Kısacası yeni bir mali kriz olasılığı yüksek. Olası mali krizin artık bir ilacı yok; patlak verdiğinde tetikleyeceği depresyon sınıf çelişkileri üzerinde son derecede patlayıcı etkiler yapmaya aday. İngiltere’de Muhafazakar Parti’nin eski başkanı W. Hague’im deyimiyle, “aşırı akımlar iktidardan bir mali kriz uzakta”...

Emperyalist ülkeler arası gerginlikler

I. Dünya Savaşı’na giden süreçte büyük güçler arasında dünyanın topraklarını paylaşma yarışı vardı. Hegemon İngiltere hegemonyasını korumak için, yükselmekte olan, kapitalizmi kıtasal bir ölçekte işleyen ABD, tüm dünyaya imparatorluk perspektifinden bakarak, küresel stratejiler geliştirmeye çalışıyorlardı. Almanya, İtalya, Japonya, hızla gelişen kapitalizmlerine yeni değerlenme alanları açmak yeni topraklar edinmek, İngiltere’nin yönettiği “jeopolitik mimarinin” dışına çıkmak çabası içindeydiler.

Bu çelişki, hem sömürgelerin yeniden paylaşılmasını gündeme getirdi, hem de rekabet eden ekonomilerin devletlerinin iç pazarlarını korumak için önlemler almaya başlamasıyla küreselleşme sürecini geri çevrilmeye başladı. Bu çelişkinin öncesinde de büyük depresyonun (1873-99), uzun durgunluğunun, hızlı bir finansallaşmanın olduğunu anımsamak yararlı olacaktır.
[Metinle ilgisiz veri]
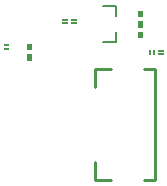
<source format=gto>
G04*
G04 #@! TF.GenerationSoftware,Altium Limited,Altium Designer,22.0.2 (36)*
G04*
G04 Layer_Color=65535*
%FSLAX25Y25*%
%MOIN*%
G70*
G04*
G04 #@! TF.SameCoordinates,5C43ECB9-E52E-4D68-B8B3-2A23C74EF960*
G04*
G04*
G04 #@! TF.FilePolarity,Positive*
G04*
G01*
G75*
%ADD10C,0.00100*%
%ADD11C,0.00787*%
%ADD12C,0.01000*%
G36*
X18400Y80800D02*
X16600D01*
Y81150D01*
X18400D01*
Y80800D01*
D02*
G37*
G36*
X15400D02*
X13600D01*
Y81150D01*
X15400D01*
Y80800D01*
D02*
G37*
G36*
X18400Y79850D02*
X16600D01*
Y80200D01*
X18400D01*
Y79850D01*
D02*
G37*
G36*
X15400D02*
X13600D01*
Y80200D01*
X15400D01*
Y79850D01*
D02*
G37*
G36*
X-4350Y72600D02*
X-5650D01*
X-5650Y72950D01*
X-4350D01*
X-4350Y72600D01*
D02*
G37*
G36*
X3150Y71100D02*
X2800D01*
Y72900D01*
X3150D01*
Y71100D01*
D02*
G37*
G36*
X2200D02*
X1850D01*
Y72900D01*
X2200D01*
Y71100D01*
D02*
G37*
G36*
X-4350Y71050D02*
X-5650D01*
Y71400D01*
X-4350D01*
Y71050D01*
D02*
G37*
G36*
X3150Y67600D02*
X2800D01*
Y69400D01*
X3150D01*
Y67600D01*
D02*
G37*
G36*
X2200D02*
X1850D01*
Y69400D01*
X2200D01*
Y67600D01*
D02*
G37*
G36*
X40150Y82100D02*
X39800D01*
Y83900D01*
X40150D01*
Y82100D01*
D02*
G37*
G36*
X39200D02*
X38850D01*
Y83900D01*
X39200D01*
Y82100D01*
D02*
G37*
G36*
X40150Y78600D02*
X39800D01*
Y80400D01*
X40150D01*
Y78600D01*
D02*
G37*
G36*
X39200D02*
X38850D01*
Y80400D01*
X39200D01*
Y78600D01*
D02*
G37*
G36*
X40150Y75100D02*
X39800D01*
Y76900D01*
X40150D01*
Y75100D01*
D02*
G37*
G36*
X39200D02*
X38850D01*
Y76900D01*
X39200D01*
Y75100D01*
D02*
G37*
G36*
X47400Y70300D02*
X45600D01*
Y70650D01*
X47400D01*
Y70300D01*
D02*
G37*
G36*
Y69350D02*
X45600D01*
Y69700D01*
X47400D01*
Y69350D01*
D02*
G37*
G36*
X44450D02*
X44100D01*
Y70650D01*
X44450D01*
Y69350D01*
D02*
G37*
G36*
X42900Y70650D02*
Y69350D01*
X42550Y69350D01*
Y70650D01*
X42900Y70650D01*
D02*
G37*
D10*
X44450Y69350D02*
Y70650D01*
X44100Y69350D02*
X44450D01*
X44100D02*
Y70650D01*
X44450D01*
X42550Y69350D02*
X42900Y69350D01*
Y70650D01*
X42550Y70650D02*
X42900Y70650D01*
X42550Y69350D02*
Y70650D01*
X47400Y70300D02*
Y70650D01*
X45600Y70300D02*
Y70650D01*
Y70300D02*
X47400D01*
X45600Y70650D02*
X47400D01*
X45600Y69350D02*
X47400D01*
X45600Y69700D02*
X47400D01*
Y69350D02*
Y69700D01*
X45600Y69350D02*
Y69700D01*
X-5650Y72950D02*
X-4350D01*
X-4350Y72600D02*
X-4350Y72950D01*
X-5650Y72600D02*
X-4350D01*
X-5650Y72950D02*
X-5650Y72600D01*
X-4350Y71050D02*
Y71400D01*
X-5650D02*
X-4350D01*
X-5650Y71050D02*
Y71400D01*
Y71050D02*
X-4350D01*
X1850Y72900D02*
X2200D01*
X1850Y71100D02*
X2200D01*
Y72900D01*
X1850Y71100D02*
Y72900D01*
X3150Y71100D02*
Y72900D01*
X2800Y71100D02*
Y72900D01*
X3150D01*
X2800Y71100D02*
X3150D01*
X1850Y69400D02*
X2200D01*
X1850Y67600D02*
X2200D01*
Y69400D01*
X1850Y67600D02*
Y69400D01*
X3150Y67600D02*
Y69400D01*
X2800Y67600D02*
Y69400D01*
X3150D01*
X2800Y67600D02*
X3150D01*
X38850Y83900D02*
X39200D01*
X38850Y82100D02*
X39200D01*
Y83900D01*
X38850Y82100D02*
Y83900D01*
X40150Y82100D02*
Y83900D01*
X39800Y82100D02*
Y83900D01*
X40150D01*
X39800Y82100D02*
X40150D01*
X38850Y80400D02*
X39200D01*
X38850Y78600D02*
X39200D01*
Y80400D01*
X38850Y78600D02*
Y80400D01*
X40150Y78600D02*
Y80400D01*
X39800Y78600D02*
Y80400D01*
X40150D01*
X39800Y78600D02*
X40150D01*
X18400Y80800D02*
Y81150D01*
X16600Y80800D02*
Y81150D01*
Y80800D02*
X18400D01*
X16600Y81150D02*
X18400D01*
X16600Y79850D02*
X18400D01*
X16600Y80200D02*
X18400D01*
Y79850D02*
Y80200D01*
X16600Y79850D02*
Y80200D01*
X15400Y80800D02*
Y81150D01*
X13600Y80800D02*
Y81150D01*
Y80800D02*
X15400D01*
X13600Y81150D02*
X15400D01*
X13600Y79850D02*
X15400D01*
X13600Y80200D02*
X15400D01*
Y79850D02*
Y80200D01*
X13600Y79850D02*
Y80200D01*
X38850Y76900D02*
X39200D01*
X38850Y75100D02*
X39200D01*
Y76900D01*
X38850Y75100D02*
Y76900D01*
X40150Y75100D02*
Y76900D01*
X39800Y75100D02*
Y76900D01*
X40150D01*
X39800Y75100D02*
X40150D01*
D11*
X31543Y73398D02*
Y76744D01*
X27213Y73398D02*
X31543D01*
Y82256D02*
Y85602D01*
X27213D02*
X31543D01*
D12*
X41000Y27437D02*
X44500D01*
Y27500D02*
Y64500D01*
X24500Y27437D02*
Y33437D01*
Y27437D02*
X30000D01*
X24500Y58563D02*
Y64563D01*
X30000D01*
X41000D02*
X44500D01*
M02*

</source>
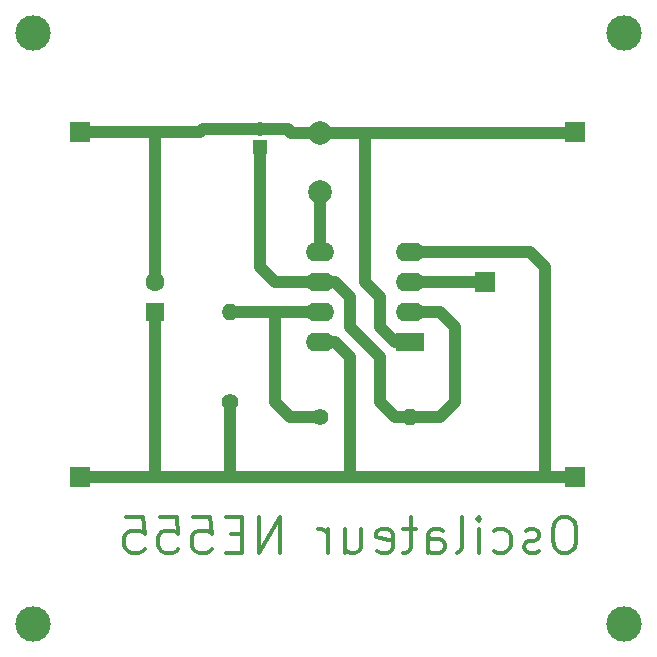
<source format=gbr>
G04 #@! TF.FileFunction,Copper,L2,Bot,Signal*
%FSLAX46Y46*%
G04 Gerber Fmt 4.6, Leading zero omitted, Abs format (unit mm)*
G04 Created by KiCad (PCBNEW 4.0.7) date 02/11/18 19:05:46*
%MOMM*%
%LPD*%
G01*
G04 APERTURE LIST*
%ADD10C,0.100000*%
%ADD11C,0.300000*%
%ADD12R,1.200000X1.200000*%
%ADD13C,1.200000*%
%ADD14R,1.600000X1.600000*%
%ADD15C,1.600000*%
%ADD16C,2.000000*%
%ADD17C,1.400000*%
%ADD18O,1.400000X1.400000*%
%ADD19R,2.400000X1.600000*%
%ADD20O,2.400000X1.600000*%
%ADD21R,1.800000X1.800000*%
%ADD22C,3.000000*%
%ADD23C,1.000000*%
G04 APERTURE END LIST*
D10*
D11*
X175268572Y-125987143D02*
X174697143Y-125987143D01*
X174411429Y-126130000D01*
X174125715Y-126415714D01*
X173982857Y-126987143D01*
X173982857Y-127987143D01*
X174125715Y-128558571D01*
X174411429Y-128844286D01*
X174697143Y-128987143D01*
X175268572Y-128987143D01*
X175554286Y-128844286D01*
X175840000Y-128558571D01*
X175982857Y-127987143D01*
X175982857Y-126987143D01*
X175840000Y-126415714D01*
X175554286Y-126130000D01*
X175268572Y-125987143D01*
X172840000Y-128844286D02*
X172554286Y-128987143D01*
X171982858Y-128987143D01*
X171697143Y-128844286D01*
X171554286Y-128558571D01*
X171554286Y-128415714D01*
X171697143Y-128130000D01*
X171982858Y-127987143D01*
X172411429Y-127987143D01*
X172697143Y-127844286D01*
X172840000Y-127558571D01*
X172840000Y-127415714D01*
X172697143Y-127130000D01*
X172411429Y-126987143D01*
X171982858Y-126987143D01*
X171697143Y-127130000D01*
X168982858Y-128844286D02*
X169268572Y-128987143D01*
X169840001Y-128987143D01*
X170125715Y-128844286D01*
X170268572Y-128701429D01*
X170411429Y-128415714D01*
X170411429Y-127558571D01*
X170268572Y-127272857D01*
X170125715Y-127130000D01*
X169840001Y-126987143D01*
X169268572Y-126987143D01*
X168982858Y-127130000D01*
X167697143Y-128987143D02*
X167697143Y-126987143D01*
X167697143Y-125987143D02*
X167840000Y-126130000D01*
X167697143Y-126272857D01*
X167554286Y-126130000D01*
X167697143Y-125987143D01*
X167697143Y-126272857D01*
X165840001Y-128987143D02*
X166125715Y-128844286D01*
X166268572Y-128558571D01*
X166268572Y-125987143D01*
X163411429Y-128987143D02*
X163411429Y-127415714D01*
X163554286Y-127130000D01*
X163840000Y-126987143D01*
X164411429Y-126987143D01*
X164697143Y-127130000D01*
X163411429Y-128844286D02*
X163697143Y-128987143D01*
X164411429Y-128987143D01*
X164697143Y-128844286D01*
X164840000Y-128558571D01*
X164840000Y-128272857D01*
X164697143Y-127987143D01*
X164411429Y-127844286D01*
X163697143Y-127844286D01*
X163411429Y-127701429D01*
X162411429Y-126987143D02*
X161268572Y-126987143D01*
X161982857Y-125987143D02*
X161982857Y-128558571D01*
X161840000Y-128844286D01*
X161554286Y-128987143D01*
X161268572Y-128987143D01*
X159125714Y-128844286D02*
X159411428Y-128987143D01*
X159982857Y-128987143D01*
X160268571Y-128844286D01*
X160411428Y-128558571D01*
X160411428Y-127415714D01*
X160268571Y-127130000D01*
X159982857Y-126987143D01*
X159411428Y-126987143D01*
X159125714Y-127130000D01*
X158982857Y-127415714D01*
X158982857Y-127701429D01*
X160411428Y-127987143D01*
X156411428Y-126987143D02*
X156411428Y-128987143D01*
X157697142Y-126987143D02*
X157697142Y-128558571D01*
X157554285Y-128844286D01*
X157268571Y-128987143D01*
X156839999Y-128987143D01*
X156554285Y-128844286D01*
X156411428Y-128701429D01*
X154982856Y-128987143D02*
X154982856Y-126987143D01*
X154982856Y-127558571D02*
X154839999Y-127272857D01*
X154697142Y-127130000D01*
X154411428Y-126987143D01*
X154125713Y-126987143D01*
X150839999Y-128987143D02*
X150839999Y-125987143D01*
X149125714Y-128987143D01*
X149125714Y-125987143D01*
X147697142Y-127415714D02*
X146697142Y-127415714D01*
X146268571Y-128987143D02*
X147697142Y-128987143D01*
X147697142Y-125987143D01*
X146268571Y-125987143D01*
X143554285Y-125987143D02*
X144982856Y-125987143D01*
X145125713Y-127415714D01*
X144982856Y-127272857D01*
X144697142Y-127130000D01*
X143982856Y-127130000D01*
X143697142Y-127272857D01*
X143554285Y-127415714D01*
X143411428Y-127701429D01*
X143411428Y-128415714D01*
X143554285Y-128701429D01*
X143697142Y-128844286D01*
X143982856Y-128987143D01*
X144697142Y-128987143D01*
X144982856Y-128844286D01*
X145125713Y-128701429D01*
X140697142Y-125987143D02*
X142125713Y-125987143D01*
X142268570Y-127415714D01*
X142125713Y-127272857D01*
X141839999Y-127130000D01*
X141125713Y-127130000D01*
X140839999Y-127272857D01*
X140697142Y-127415714D01*
X140554285Y-127701429D01*
X140554285Y-128415714D01*
X140697142Y-128701429D01*
X140839999Y-128844286D01*
X141125713Y-128987143D01*
X141839999Y-128987143D01*
X142125713Y-128844286D01*
X142268570Y-128701429D01*
X137839999Y-125987143D02*
X139268570Y-125987143D01*
X139411427Y-127415714D01*
X139268570Y-127272857D01*
X138982856Y-127130000D01*
X138268570Y-127130000D01*
X137982856Y-127272857D01*
X137839999Y-127415714D01*
X137697142Y-127701429D01*
X137697142Y-128415714D01*
X137839999Y-128701429D01*
X137982856Y-128844286D01*
X138268570Y-128987143D01*
X138982856Y-128987143D01*
X139268570Y-128844286D01*
X139411427Y-128701429D01*
D12*
X149220000Y-94610000D03*
D13*
X149220000Y-93110000D03*
D14*
X140330000Y-108580000D03*
D15*
X140330000Y-106080000D03*
D16*
X154300000Y-98420000D03*
X154300000Y-93420000D03*
D17*
X146680000Y-116200000D03*
D18*
X146680000Y-108580000D03*
D17*
X154300000Y-117470000D03*
D18*
X161920000Y-117470000D03*
D19*
X161920000Y-111120000D03*
D20*
X154300000Y-103500000D03*
X161920000Y-108580000D03*
X154300000Y-106040000D03*
X161920000Y-106040000D03*
X154300000Y-108580000D03*
X161920000Y-103500000D03*
X154300000Y-111120000D03*
D21*
X133980000Y-122550000D03*
X175890000Y-93340000D03*
X175890000Y-122550000D03*
X168270000Y-106040000D03*
X133980000Y-93340000D03*
D22*
X130000000Y-85000000D03*
X180000000Y-85000000D03*
X180000000Y-135000000D03*
X130000000Y-135000000D03*
D23*
X154300000Y-106040000D02*
X150490000Y-106040000D01*
X149220000Y-104770000D02*
X149220000Y-94610000D01*
X150490000Y-106040000D02*
X149220000Y-104770000D01*
X154300000Y-106040000D02*
X155570000Y-106040000D01*
X160650000Y-117470000D02*
X161920000Y-117470000D01*
X159380000Y-116200000D02*
X160650000Y-117470000D01*
X159380000Y-112390000D02*
X159380000Y-116200000D01*
X156840000Y-109850000D02*
X159380000Y-112390000D01*
X156840000Y-107310000D02*
X156840000Y-109850000D01*
X155570000Y-106040000D02*
X156840000Y-107310000D01*
X161920000Y-108580000D02*
X164460000Y-108580000D01*
X164460000Y-117470000D02*
X161920000Y-117470000D01*
X165730000Y-116200000D02*
X164460000Y-117470000D01*
X165730000Y-109850000D02*
X165730000Y-116200000D01*
X164460000Y-108580000D02*
X165730000Y-109850000D01*
X140330000Y-106080000D02*
X140330000Y-93340000D01*
X149220000Y-93110000D02*
X144370000Y-93110000D01*
X144140000Y-93340000D02*
X140330000Y-93340000D01*
X140330000Y-93340000D02*
X133980000Y-93340000D01*
X144370000Y-93110000D02*
X144140000Y-93340000D01*
X161920000Y-111120000D02*
X160650000Y-111120000D01*
X158110000Y-106040000D02*
X158110000Y-93420000D01*
X159380000Y-107310000D02*
X158110000Y-106040000D01*
X159380000Y-109850000D02*
X159380000Y-107310000D01*
X160650000Y-111120000D02*
X159380000Y-109850000D01*
X154300000Y-93420000D02*
X158110000Y-93420000D01*
X158110000Y-93420000D02*
X175810000Y-93420000D01*
X175810000Y-93420000D02*
X175890000Y-93340000D01*
X149220000Y-93110000D02*
X151530000Y-93110000D01*
X151840000Y-93420000D02*
X154300000Y-93420000D01*
X151530000Y-93110000D02*
X151840000Y-93420000D01*
X140330000Y-108580000D02*
X140330000Y-122550000D01*
X133980000Y-122550000D02*
X140330000Y-122550000D01*
X140330000Y-122550000D02*
X146680000Y-122550000D01*
X161920000Y-103500000D02*
X172080000Y-103500000D01*
X173350000Y-104770000D02*
X173350000Y-122550000D01*
X172080000Y-103500000D02*
X173350000Y-104770000D01*
X154300000Y-111120000D02*
X155570000Y-111120000D01*
X156840000Y-112390000D02*
X156840000Y-122550000D01*
X155570000Y-111120000D02*
X156840000Y-112390000D01*
X146680000Y-116200000D02*
X146680000Y-122550000D01*
X146680000Y-122550000D02*
X156840000Y-122550000D01*
X156840000Y-122550000D02*
X173350000Y-122550000D01*
X173350000Y-122550000D02*
X175890000Y-122550000D01*
X154300000Y-103500000D02*
X154300000Y-98420000D01*
X154300000Y-117470000D02*
X151760000Y-117470000D01*
X150490000Y-116200000D02*
X150490000Y-108580000D01*
X151760000Y-117470000D02*
X150490000Y-116200000D01*
X146680000Y-108580000D02*
X150490000Y-108580000D01*
X150490000Y-108580000D02*
X154300000Y-108580000D01*
X161920000Y-106040000D02*
X168270000Y-106040000D01*
M02*

</source>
Bugün de benzer bir dinamikle karşı karşıyayız, ABD ve İngiltere, hatta Avrupa ABD’nin kurduğu ve yakın zaman kadar yönettiği “jeopolitik mimariyi” korumak isterken, Rusya, doğrudan askeri reflekslerle, Çin de ekonomik kaynaklarına dayanarak, Afrika’da Ortadoğu’da, Latin Amerika’da yeni etki alanları elde ederek sorguluyorlar. Şu sırada paylaşım savaşı, nüfuz alanları savaşı olarak Ortadoğu’da odaklanmış durumda ama hızla Kuzey Afrika’ya uzanma belirtileri sergiliyor. Bu konuda IŞİD gibi hemen herkesin kendi manevralarını açıklamak için uygun bahane olarak kullandığı bir yapının varlığı, getirdiği istikrar bozucu etkiler de çok yardımcı oluyor (buradan IŞİD aslında bir komplodur sonucu çıkarmıyorum).

5 ekolojik teknolojik çarpan

İklim krizi beraberinde getirdiği su gıda kıtlığı, tedariki sorunları, göçmenlik krizine yol açan büyük nüfus hareketleriyle yukardaki bütün etkenler hızlandırıyor. Aynı anda, sermayenin kar, devletlerin güvenlik, silahlanma gereksinimleri doğrultusunda hızlanan teknolojik gelişmeler beraberinde, kullanana sahte bir güven duyusu veren daha ölümcül silahlar, daha etkin gözleme izleme disiplin - cezalandırma araçları, daha istikrarsız, denetimden kaçtığında toplumsal yapılar üzerinde yaşamsal etkiler yapabilecek, nano robotlar, yapay zeka, genetik mühendislik, yapay virüsler gibi riskli teknolojileri de getiriyor.

Tüm bunlardan kapitalist uygarlığın potansiyellerini kaybettiği, çürüdükçe canavarlaştığını, yeni bir küresel paylaşım savaşının, bu savaşa eşlik edecek faşist rejimlerin ama şiddete dayalı devrimlerin de artık düşünülemez olmaktan çıktığı sonucuna ulaşabiliriz.